In my body of work, there was a lot of techniques that I used, and the first technique that I found that I wanted to really get done was coloured pencil and creating a really refined drawing that was very lifelike and made audiences kind of look at it and give it a second glance. And this was layers upon layers of coloured pencil. And I used a white gel pen to bring back the sheen and the shine of the fish to create a lifelike texture to the fish. And there is a quite big blank white space at the top of the composition. And I purposely did not finish the composition, to leave this negative space for the viewer to respond to and to see the depletion, to not see the full image that was intended to be drawn.
I found that the snapper, the size of the snapper, the fins of the snapper would leave really nice indentations and marks on the page. And I used rice paper to print these fish images. And I basically covered a fish in water-based ink, and I'd lay the paper on the surface. I used my mum's clean hands. And then I would rub on the back side of the fish to leave these marks. And it was very trial and error and multiple prints.

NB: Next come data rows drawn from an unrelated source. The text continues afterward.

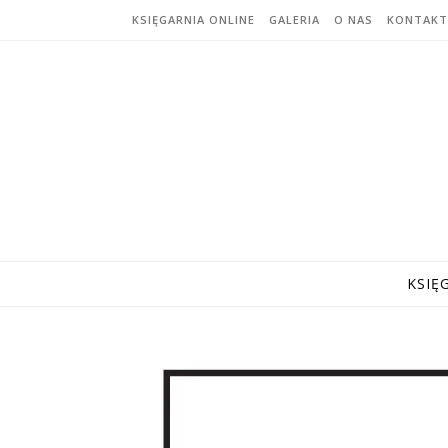
Skip to content
KSIĘGARNIA ONLINE
GALERIA
O NAS
KONTAKT
KSIĘ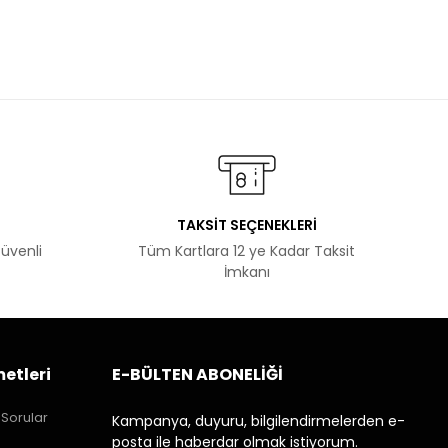
TAKSİT SEÇENEKLERİ
Güvenli
Tüm Kartlara 12 ye Kadar Taksit
İmkanı
etleri
E-BÜLTEN ABONELİĞİ
 Sorular
Kampanya, duyuru, bilgilendirmelerden e-
posta ile haberdar olmak istiyorum.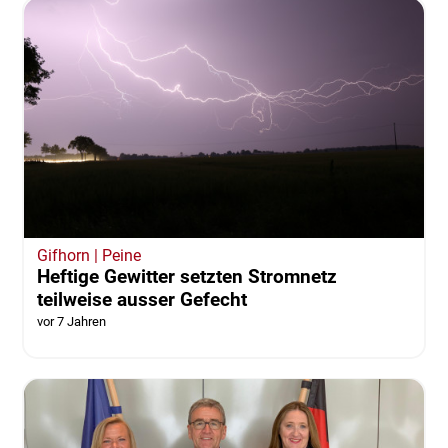
Wolfsburg
LKW steckte unter Brücke fest - Statik nicht
gefährdet
vor 7 Jahren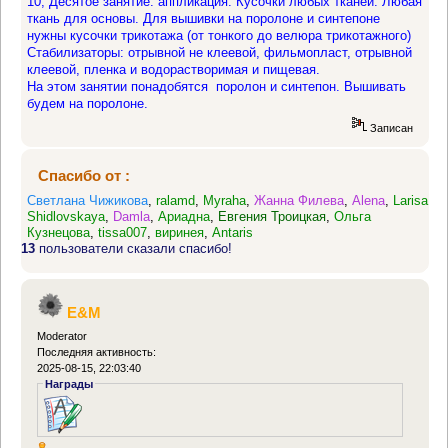
10, Десятое занятие: аппликация. Кусочки любых тканей. Любая
ткань для основы. Для вышивки на поролоне и синтепоне
нужны кусочки трикотажа (от тонкого до велюра трикотажного)
Стабилизаторы: отрывной не клеевой, фильмопласт, отрывной
клеевой, пленка и водорастворимая и пищевая.
На этом занятии понадобятся поролон и синтепон. Вышивать
будем на поролоне.
Записан
Спасибо от :
Светлана Чижикова
,
ralamd
,
Myraha
,
Жанна Филева
,
Alena
,
Larisa
Shidlovskaya
,
Damla
,
Ариадна
,
Евгения Троицкая
,
Ольга
Кузнецова
,
tissa007
,
виринея
,
Antaris
13
пользователи сказали спасибо!
E&M
Moderator
Последняя активность:
2025-08-15, 22:03:40
Награды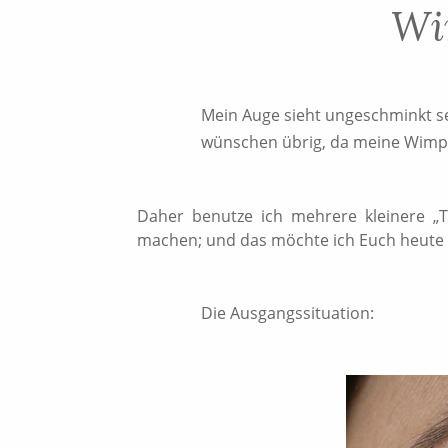
Wi
Mein Auge sieht ungeschminkt se
wünschen übrig, da meine Wimpe
Daher benutze ich mehrere kleinere „
machen; und das möchte ich Euch heute m
Die Ausgangssituation: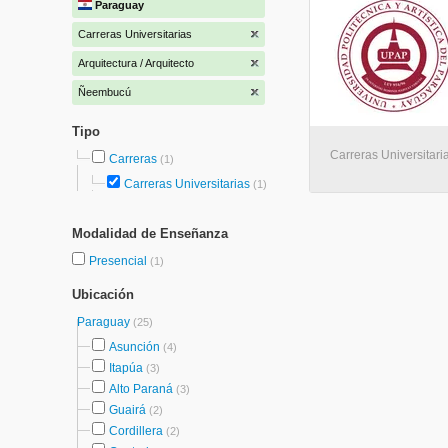
Paraguay
Carreras Universitarias
Arquitectura / Arquitecto
Ñeembucú
Tipo
Carreras Universitar
Carreras
(1)
Carreras Universitarias
(1)
Modalidad de Enseñanza
Presencial
(1)
Ubicación
Paraguay
(25)
Asunción
(4)
Itapúa
(3)
Alto Paraná
(3)
Guairá
(2)
Cordillera
(2)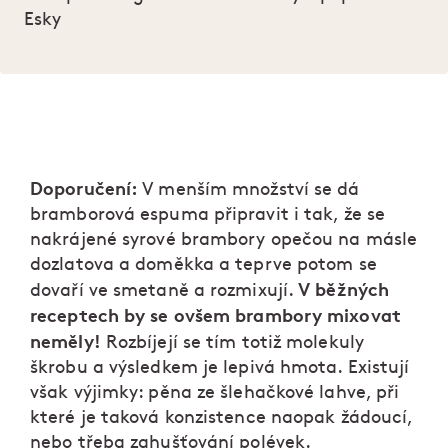
Esky
Doporučení:
V menším množství se dá
bramborová espuma připravit i tak, že se
nakrájené syrové brambory opečou na másle
dozlatova a doměkka a teprve potom se
V běžných
dovaří ve smetaně a rozmixují.
receptech by se ovšem brambory mixovat
neměly!
Rozbíjejí se tím totiž molekuly
škrobu a výsledkem je lepivá hmota. Existují
však výjimky: pěna ze šlehačkové lahve, při
které je taková konzistence naopak žádoucí,
nebo třeba zahušťování polévek.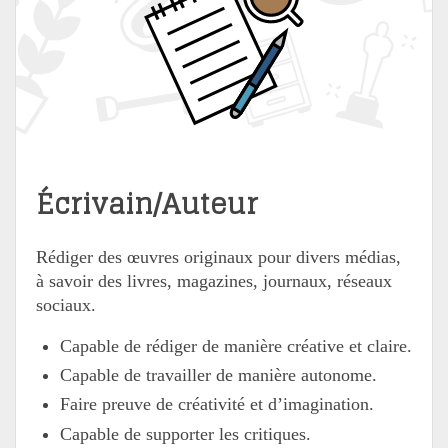
Écrivain/Auteur
Rédiger des œuvres originaux pour divers médias,
à savoir des livres, magazines, journaux, réseaux
sociaux.
Capable de rédiger de manière créative et claire.
Capable de travailler de manière autonome.
Faire preuve de créativité et d’imagination.
Capable de supporter les critiques.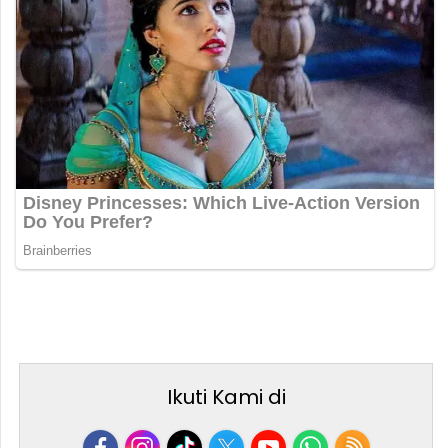
Ikuti Kami di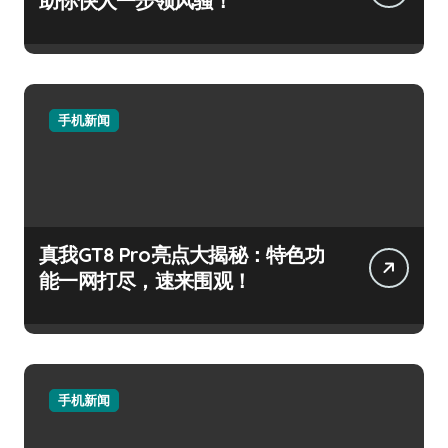
助你快人一步领风骚！
手机新闻
真我GT8 Pro亮点大揭秘：特色功
能一网打尽，速来围观！
手机新闻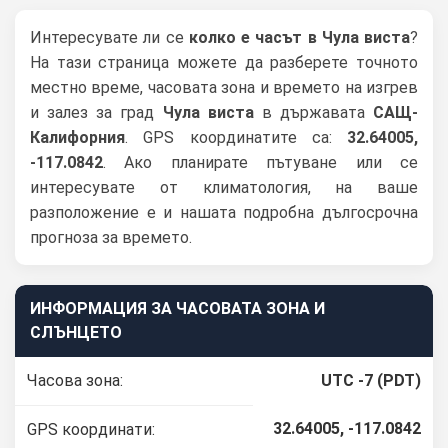
Интересувате ли се
колко е часът в Чула виста
?
На тази страница можете да разберете точното
местно време, часовата зона и времето на изгрев
и залез за град
Чула виста
в държавата
САЩ-
Калифорния
. GPS координатите са:
32.64005,
-117.0842
. Ако планирате пътуване или се
интересувате от климатология, на ваше
разположение е и нашата подробна дългосрочна
прогноза за времето.
ИНФОРМАЦИЯ ЗА ЧАСОВАТА ЗОНА И
СЛЪНЦЕТО
Часова зона:
UTC -7 (PDT)
32.64005, -117.0842
GPS координати: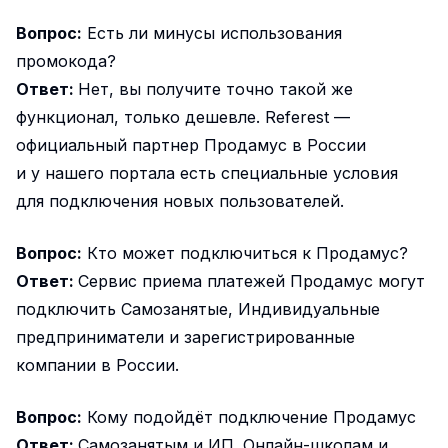
Вопрос:
Есть ли минусы использования
промокода?
Ответ:
Нет, вы получите точно такой же
функционал, только дешевле. Referest —
официальный партнер Продамус в России
и у нашего портала есть специальные условия
для подключения новых пользователей.
Вопрос:
Кто может подключиться к Продамус?
Ответ:
Сервис приема платежей Продамус могут
подключить Самозанятые, Индивидуальные
предприниматели и зарегистрированные
компании в России.
Вопрос:
Кому подойдёт подключение Продамус
Ответ:
Самозанятым и ИП. Онлайн-школам и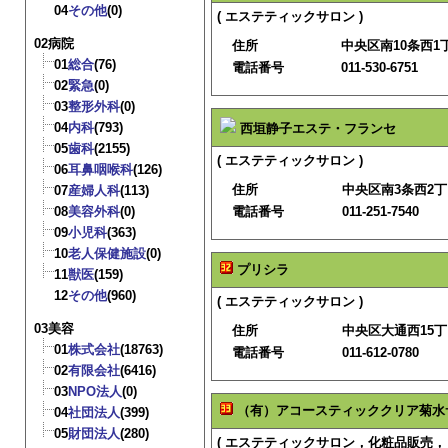
04
その他
(0)
( エステティックサロン )
02病院
住所
中央区南10条西1丁目
01
総合
(76)
電話番号
011-530-6751
02
緊急
(0)
03
整形外科
(0)
04
内科
(793)
西垣静子エステ・フランセ
05
歯科
(2155)
( エステティックサロン )
06
耳鼻咽喉科
(126)
住所
中央区南3条西2
07
産婦人科
(113)
08
美容外科
(0)
電話番号
011-251-7540
09
小児科
(363)
10
老人保健施設
(0)
プリシラ
11
獣医
(159)
12
その他
(960)
( エステティックサロン )
03美容
住所
中央区大通西15丁
01
株式会社
(18763)
電話番号
011-612-0780
02
有限会社
(6416)
03
NPO法人
(0)
（有）アコースティッククリア菊水
04
社団法人
(399)
05
財団法人
(280)
( エステティックサロン，化粧品販売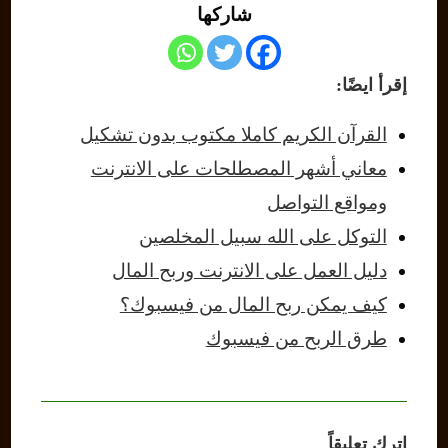
شاركها
إقرأ ايضًا:
القرآن الكريم كاملا مكتوب بدون تشكيل
معاني أشهر المصطلحات على الانترنت
ومواقع التواصل
التوكل على الله سبيل المخلصين
دليل العمل على الانترنت وربح المال
كيف يمكن ربح المال من فيسبوك؟
طرق الربح من فيسبوك
اترك تعليقاً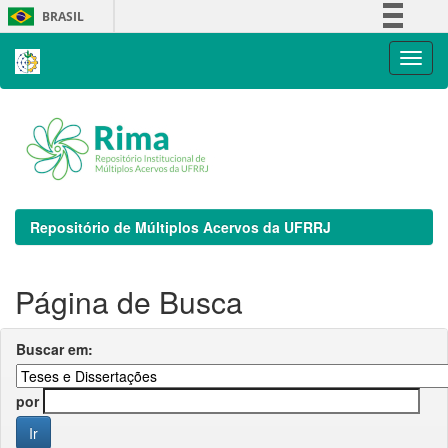
Skip
BRASIL
navigation
Simplifique!
Comunica BR
Participe
Acesso à informação
Legislação
Canais
Repositório de Múltiplos Acervos da UFRRJ
Página de Busca
Buscar em:
por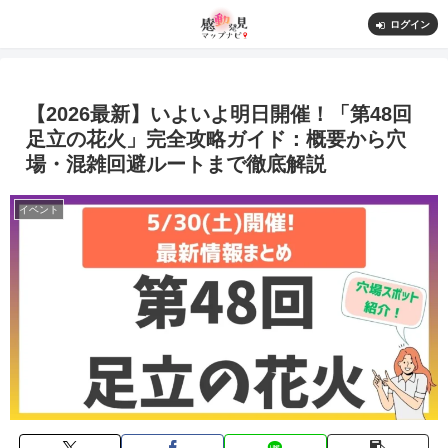
ログイン
【2026最新】いよいよ明日開催！「第48回
足立の花火」完全攻略ガイド：概要から穴
場・混雑回避ルートまで徹底解説
イベント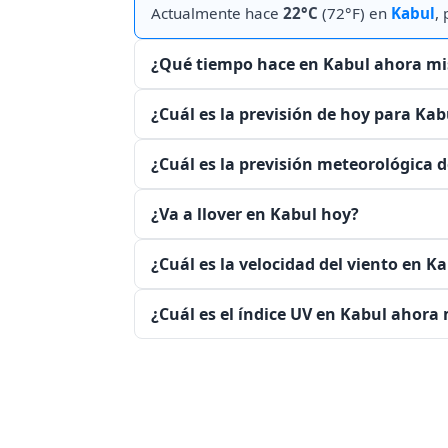
Actualmente hace
22°C
(72°F) en
Kabul
,
¿Qué tiempo hace en Kabul ahora m
¿Cuál es la previsión de hoy para Kab
¿Cuál es la previsión meteorológica d
¿Va a llover en Kabul hoy?
¿Cuál es la velocidad del viento en 
¿Cuál es el índice UV en Kabul ahor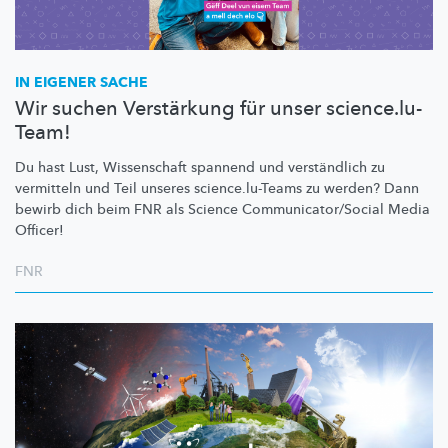
IN EIGENER SACHE
Wir suchen Verstärkung für unser science.lu-
Team!
Du hast Lust, Wissenschaft spannend und verständlich zu
vermitteln und Teil unseres
science.lu-Teams
zu werden? Dann
bewirb dich beim FNR als Science
Communicator/Social
Media
Officer!
FNR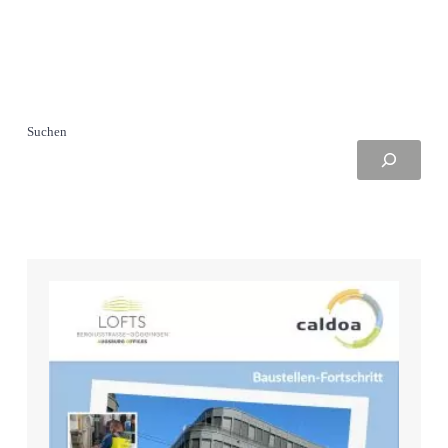
Suchen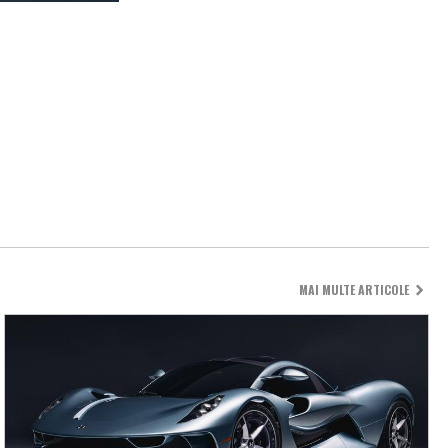
MAI MULTE ARTICOLE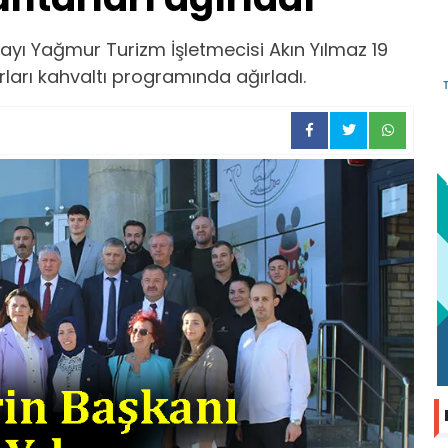
dayı Yağmur Turizm İşletmecisi Akın Yılmaz 19
arı kahvaltı programında ağırladı.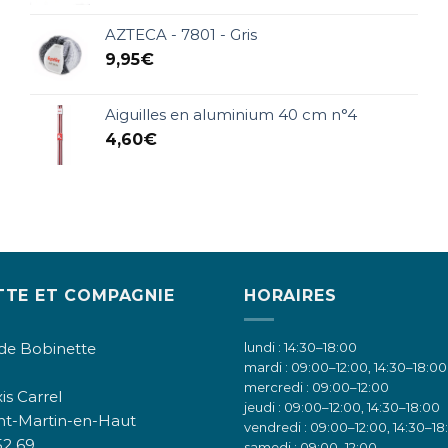
AZTECA - 7801 - Gris
9,95
€
Aiguilles en aluminium 40 cm n°4
4,60
€
TTE ET COMPAGNIE
HORAIRES
de Bobinette
lundi : 14:30–18:00
mardi : 09:00–12:00, 14:30–18:00
mercredi : 09:00–12:00
is Carrel
jeudi : 09:00–12:00, 14:30–18:00
nt-Martin-en-Haut
vendredi : 09:00–12:00, 14:30–18
52 69
samedi : 09:00–12:00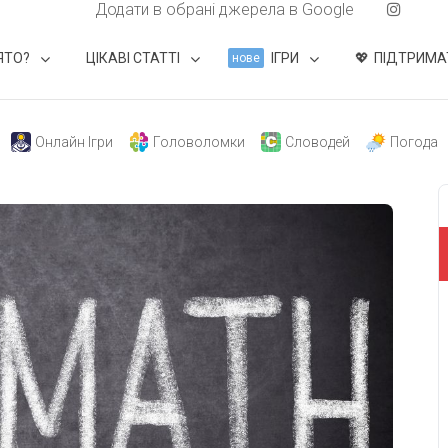
Додати в обрані джерела в Google
ЯТО?
ЦІКАВІ СТАТТІ
ІГРИ
ПІДТРИМА
нове
Онлайн Ігри
Головоломки
Словодей
Погода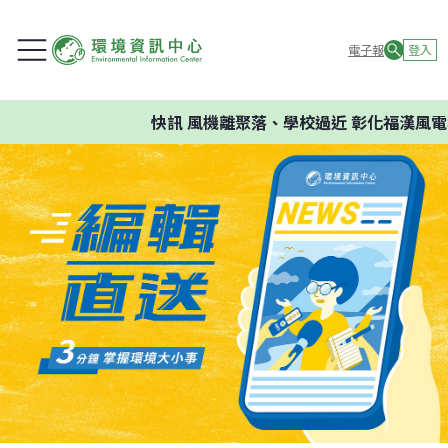
電子報
登入
快訊
風機離聚落、學校過近 彰化福漢風電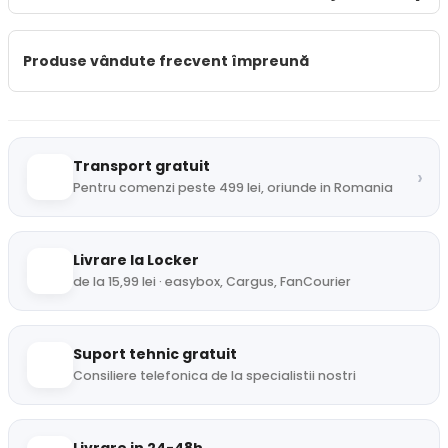
Produse vândute frecvent împreună
Transport gratuit
›
Pentru comenzi peste 499 lei, oriunde in Romania
Livrare la Locker
de la 15,99 lei · easybox, Cargus, FanCourier
Suport tehnic gratuit
Consiliere telefonica de la specialistii nostri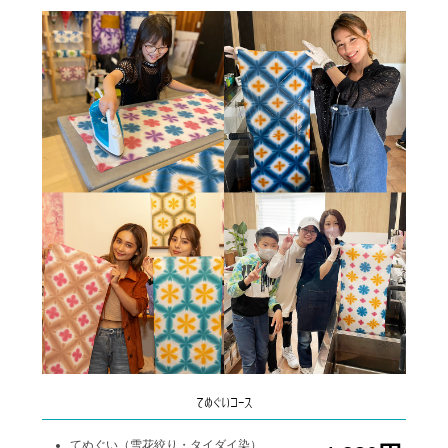
てぬぐいコース
てぬぐい（雪花絞り・タイダイ染）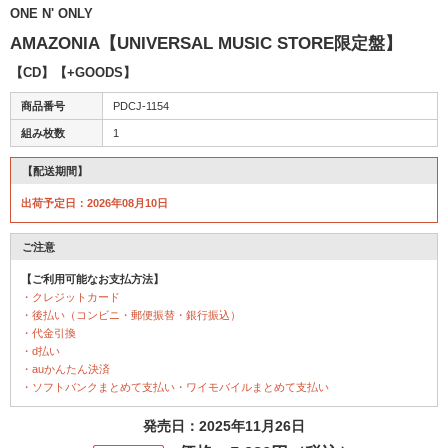
ONE N' ONLY
AMAZONIA【UNIVERSAL MUSIC STORE限定盤】
【CD】【+GOODS】
商品番号
PDCJ-1154
組み枚数
1
【配送期間】
出荷予定日：2026年08月10日
ご注意
【ご利用可能なお支払方法】
・クレジットカード
・後払い（コンビニ・郵便振替・銀行振込）
・代金引換
・d払い
・auかんたん決済
・ソフトバンクまとめて支払い・ワイモバイルまとめて支払い
発売日：2025年11月26日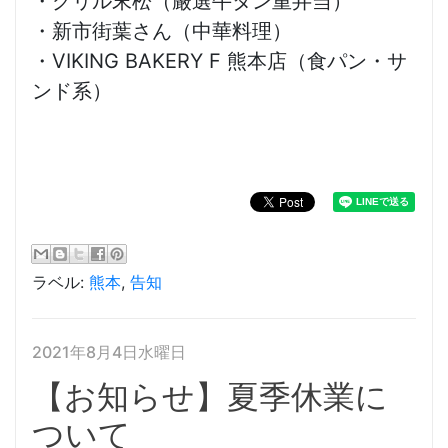
・グリル末松（厳選牛タン重弁当）
・新市街葉さん（中華料理）
・VIKING BAKERY F 熊本店（食パン・サ
ンド系）
ラベル:
熊本
,
告知
2021年8月4日水曜日
【お知らせ】夏季休業に
ついて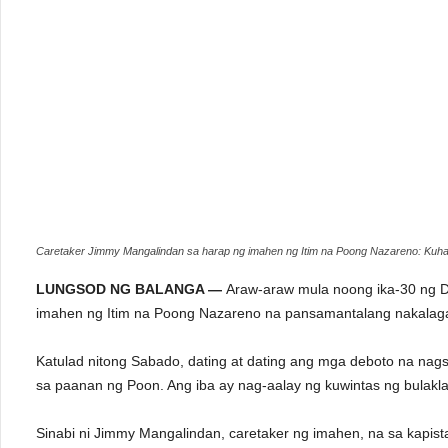
Caretaker Jimmy Mangalindan sa harap ng imahen ng Itim na Poong Nazareno: Kuha
LUNGSOD NG BALANGA —
Araw-araw mula noong ika-30 ng D
imahen ng Itim na Poong Nazareno na pansamantalang nakalagak
Katulad nitong Sabado, dating at dating ang mga deboto na nags
sa paanan ng Poon. Ang iba ay nag-aalay ng kuwintas ng bulakl
Sinabi ni Jimmy Mangalindan, caretaker ng imahen, na sa kapi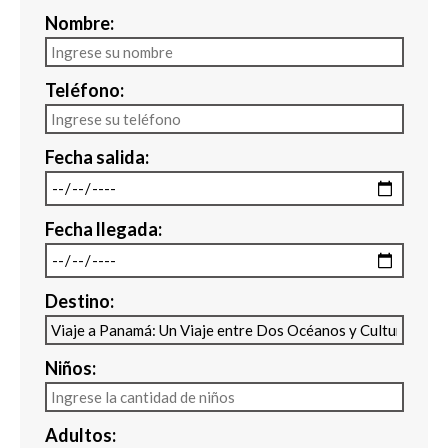
Nombre:
Teléfono:
Fecha salida:
Fecha llegada:
Destino:
Niños:
Adultos: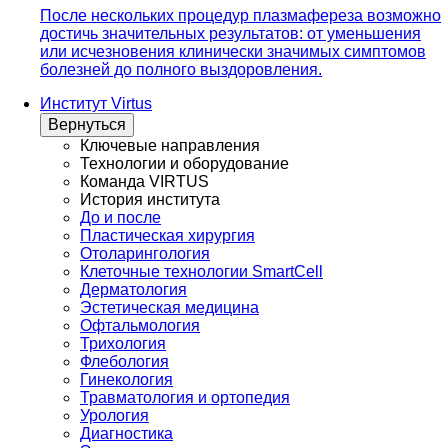
После нескольких процедур плазмафереза возможно
достичь значительных результатов: от уменьшения
или исчезновения клинически значимых симптомов
болезней до полного выздоровления.
Институт Virtus
Вернуться
Ключевые направления
Технологии и оборудование
Команда VIRTUS
История института
До и после
Пластическая хирургия
Отоларингология
Клеточные технологии SmartCell
Дерматология
Эстетическая медицина
Офтальмология
Трихология
Флебология
Гинекология
Травматология и ортопедия
Урология
Диагностика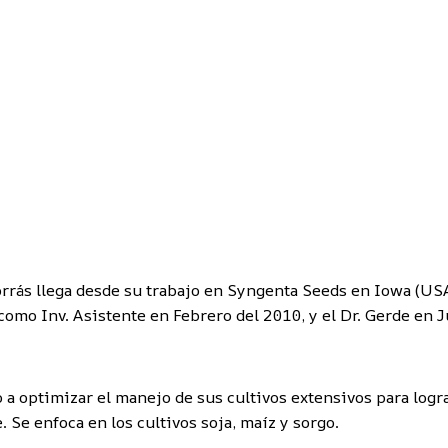
rrás llega desde su trabajo en Syngenta Seeds en Iowa (USA
como Inv. Asistente en Febrero del 2010, y el Dr. Gerde en 
o a optimizar el manejo de sus cultivos extensivos para log
Se enfoca en los cultivos soja, maíz y sorgo.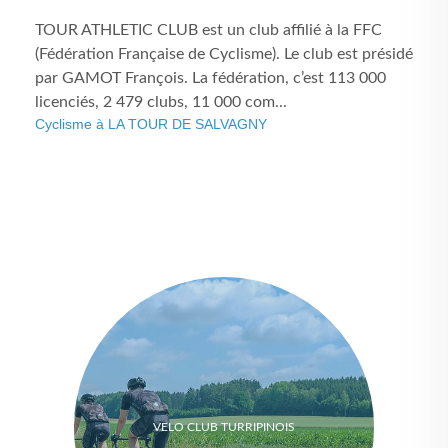
TOUR ATHLETIC CLUB est un club affilié à la FFC
(Fédération Française de Cyclisme). Le club est présidé
par GAMOT François. La fédération, c’est 113 000
licenciés, 2 479 clubs, 11 000 com...
Cyclisme à LA TOUR DE SALVAGNY
VELO CLUB TURRIPINOIS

Firstly, I had to dye all the paper. I folded the paper multiple times and inserted netting and hooks. And I smushed it between 2 towels and clamped them together and put it in a boiling vat of water with ink. And I wanted to get the indents of the netting. Now the prints have become very overlaid. You can't really see these, but that's the whole point because I'm trying to overlay and overlay and overwork it to kind of show how it's progressing.
And on top of this paper that I had dyed, I printed with a lino block. I printed one fish multiple times coming in and out of the paper. And I also made a zinc plate of fish, and I printed that over the lino fish to create layers upon layers.
As you can see in my smaller-scaled artworks, the etchings of the boats, I wanted to create a series of photo-like images, maybe taken with a Polaroid. And I wanted to capture them in little frames to kind of bring back the history aspect of fishing and the connection to myself and my family in fishing.
My body of work, as you can see, is quite large. And I have to say, I think I spent a hundred hours on that drawing. But originally, I just wanted to do one drawing, one really, really detailed drawing. But it was my teacher who pushed me, and she said, 'You can't just have one drawing. You need to have something else.' And it made me think more about, 'Well, what else can I add then?' In the end, I had too many works. This is only the final selection, the things that I thought were worth seeing.
And artists that I actually looked at while I was creating my drawings and creating my prints to try and tie in the printing and drawing again was I looked at Lucienne Rickard, a Tasmanian artist that studies-- her big work is the 'Extinction' series. And it was a series of drawings that she'd spend hours drawing and detail. But she would rub them out, and it would be the process of her rubbing them out and then redrawing another species on top that really made me think about the layering and not just creating one final thing for people to look at, creating something that people can look at differently.
If I could give any advice to a HSC art student, I'd say, don't think about the end product. Think about the journey it takes you to get there and the artmaking that happens between now and when it's due.